If Jeffrey C. Kramer - credited below Carl Gottleib and above Susan Backlinie - signed on for the part of Patrolman Lenny Hendricks on the basis of the novel alone, he must have been disappointed. In the book the character is a veteran of Vietnam, a competent officer with a command of radio call signs, a working knowledge of boats, and with an ambition to one day be chief of police himself. The movie reduces him to a likable but bumbling sidekick, more boy than man, more well-meaning than effective. In fact, the Hendricks of the movie seems to be based more on the character of Patrolman Maxwell Slide from The Sugarland Express than the police officer created by Peter Benchley.

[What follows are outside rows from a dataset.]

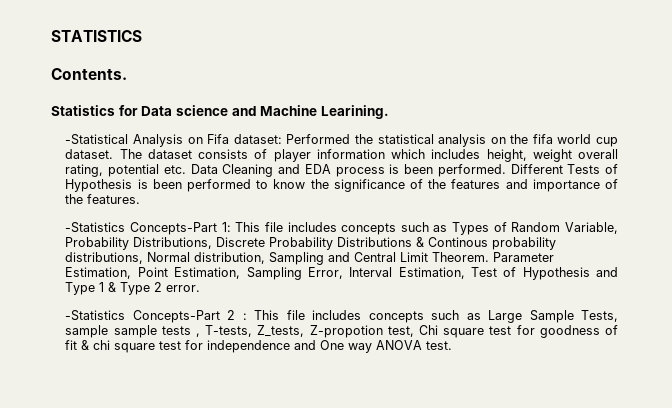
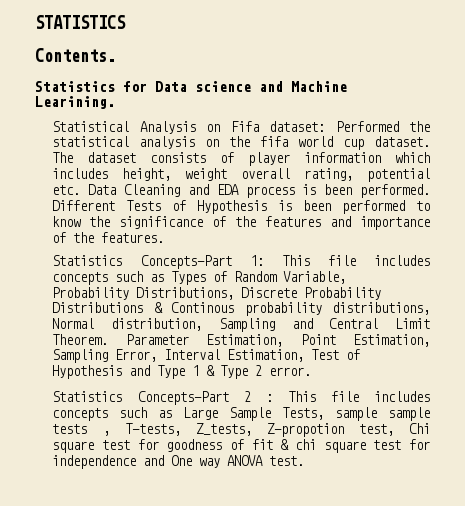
[65,134,129,145] -Statistical -> [52,121,130,132] Statistical
[65,222,126,233] -Statistics -> [52,255,123,266] Statistics
[65,310,126,321] -Statistics -> [52,391,123,402] Statistics

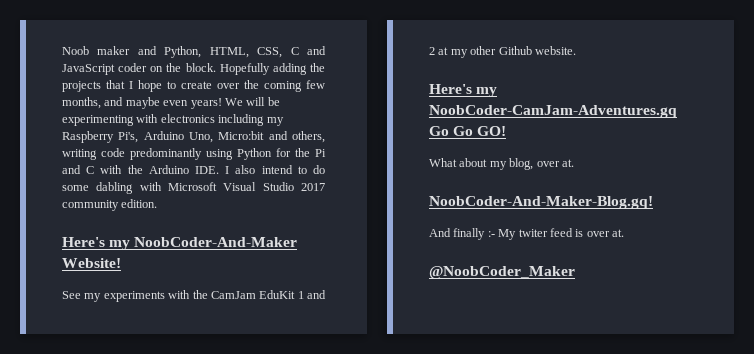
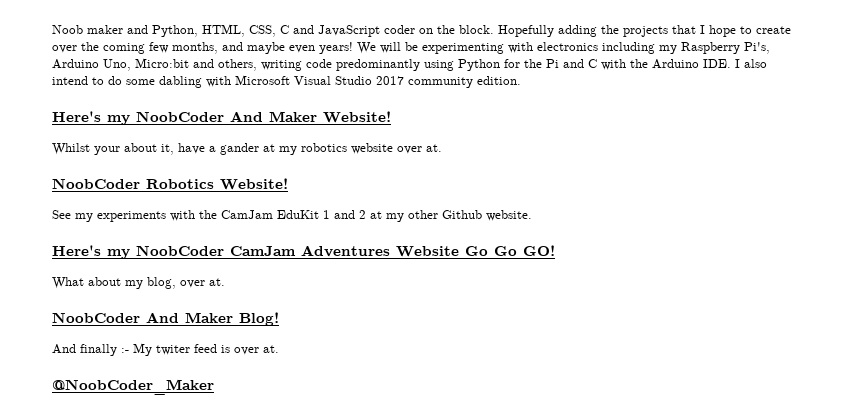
[134,237,298,247] NoobCoder-And-Maker -> [136,111,391,123] [52,143,442,155] [52,178,214,189] NoobCoder And Maker Website! // Whilst your about it, have a gander at my robotics website over at. // NoobCoder Robotics
[429,105,677,118] NoobCoder-CamJam-Adventures.gq -> [136,245,459,257] NoobCoder CamJam Adventures Website
[429,196,653,209] NoobCoder-And-Maker-Blog.gq! -> [52,312,279,326] NoobCoder And Maker Blog!

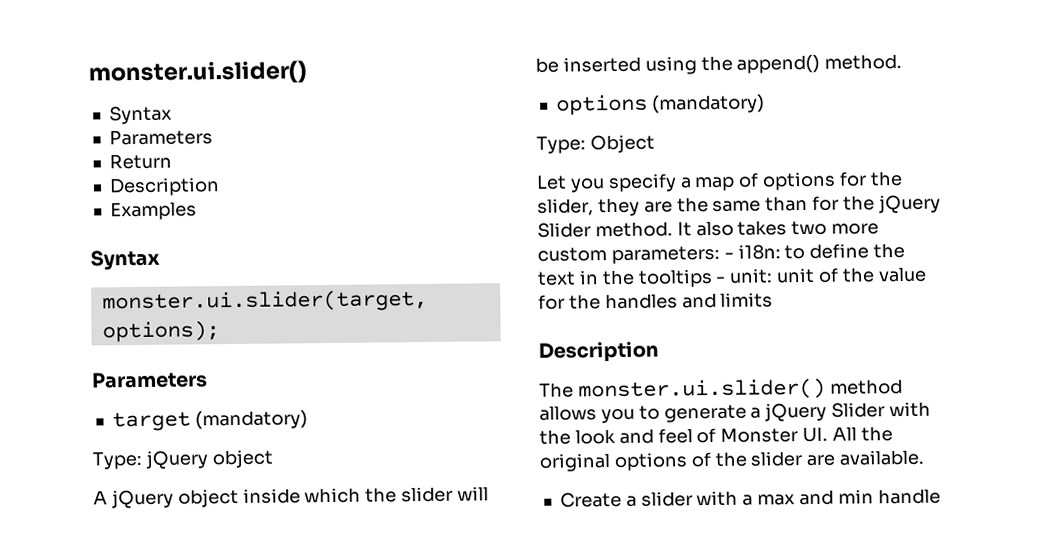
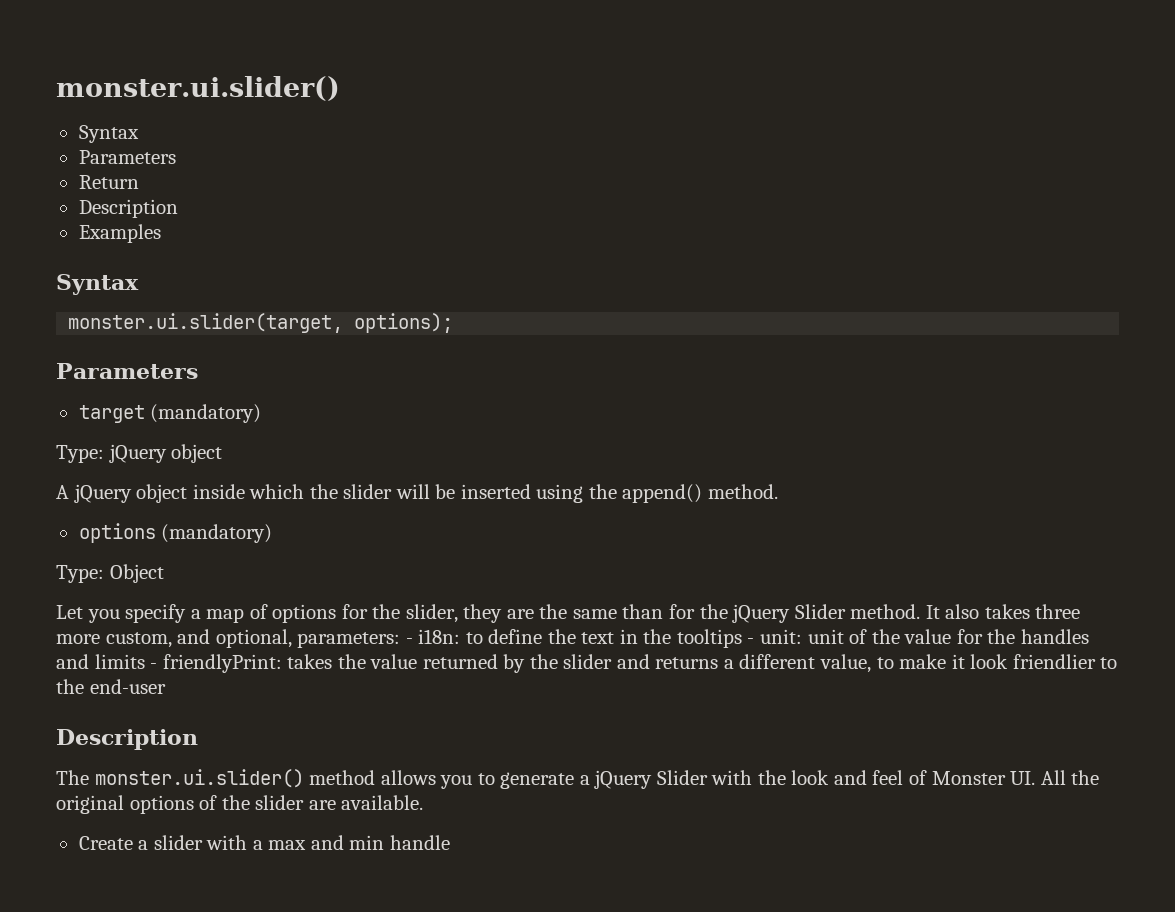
[791,220,880,236] [537,247,607,262] two more custom -> [1035,604,1081,619] [56,629,292,648] three more custom, and optional,
(774, 300) none -> [150,654,1118,673] [56,679,166,694] - friendlyPrint: takes the value returned by the slider and returns a different value, to make it look friendlier to the end-user

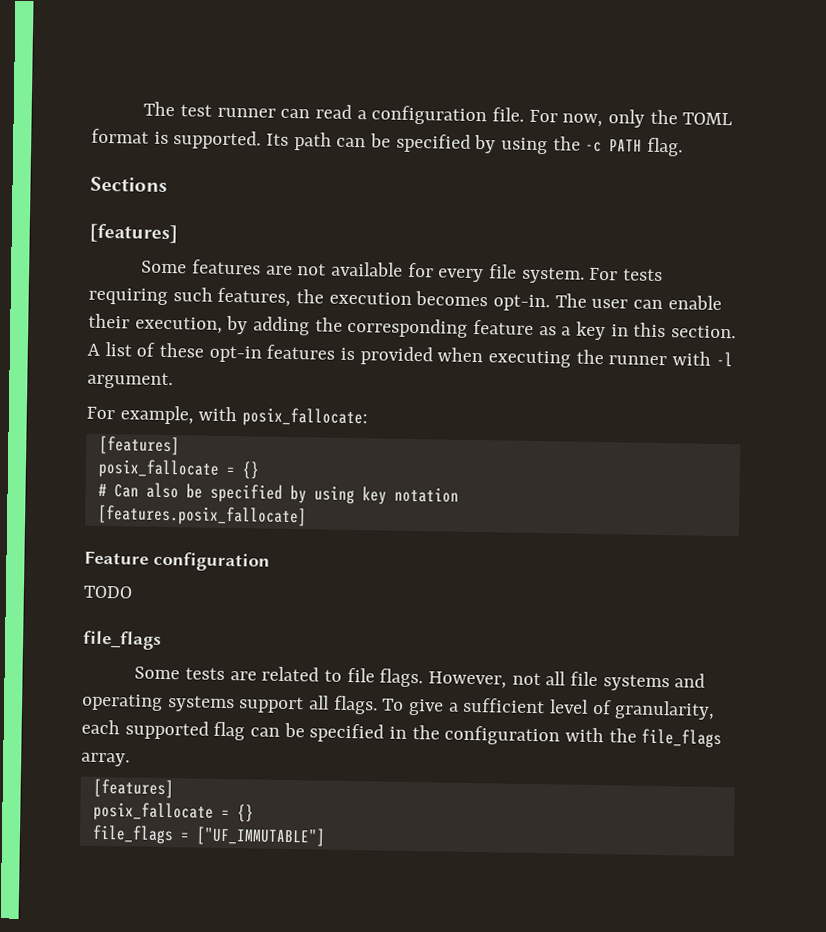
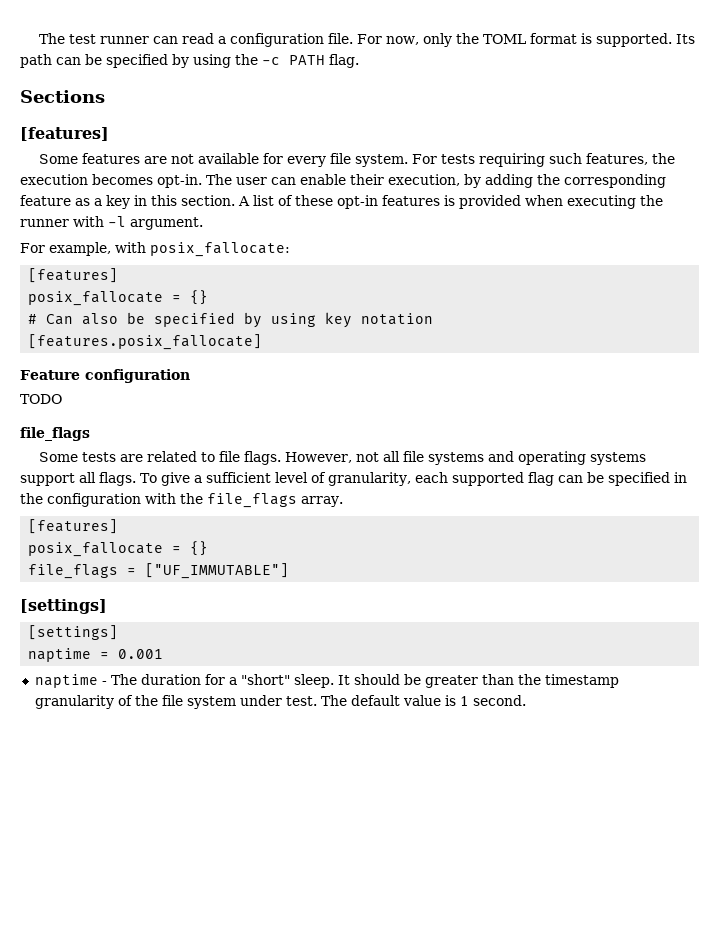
(326, 836) none -> [20,599,107,614] [28,625,119,640] [28,648,164,662] [34,674,619,688] [34,695,526,709] // [settings] // [settings] // naptime = 0.001 // naptime - The duration for a "short" sleep. It should be greater than the timestamp granularity of the file system under test. The default value is 1 second.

Kramer appears in a number of scenes to provide background continuity and to underline the fact that - like the town of Haddonfield in John Carpenter's Halloween - the local police force is run by a skeleton crew. He's one of the passengers in the car that sneaks up on Brody on the local ferry; he's in the crowd at the town hall meeting and later helps stake out the No Swimming signs on the beach; he's on the dock, unlit cigarette in his mouth, when the shark bounty hunters descend on the town; he supervises the cleaning of the defaced billboard while Brody, Hooper and Vaughn bicker over the missing shark's tooth; and he's on one of the patrol boats in the Fourth of July beach scene. On the rare occasions he gets to deliver dialogue, it is usually to display childish querulousness ("What's wrong with my printing?") or inappropriate boyish enthusiasm ("We had a shark attack at South Beach this morning, mayor!").
Kramer had his part beefed up for Jaws 2 and displayed a knowledge of seafaring that gave him the edge over Roy Scheider's Brody, who was still all at sea when it came to boats. He remained a supporting actor (mostly in television) throughout the Eighties, and turned to producing in the following decade, most notably on the hip legal comedy-drama series Ally McBeal.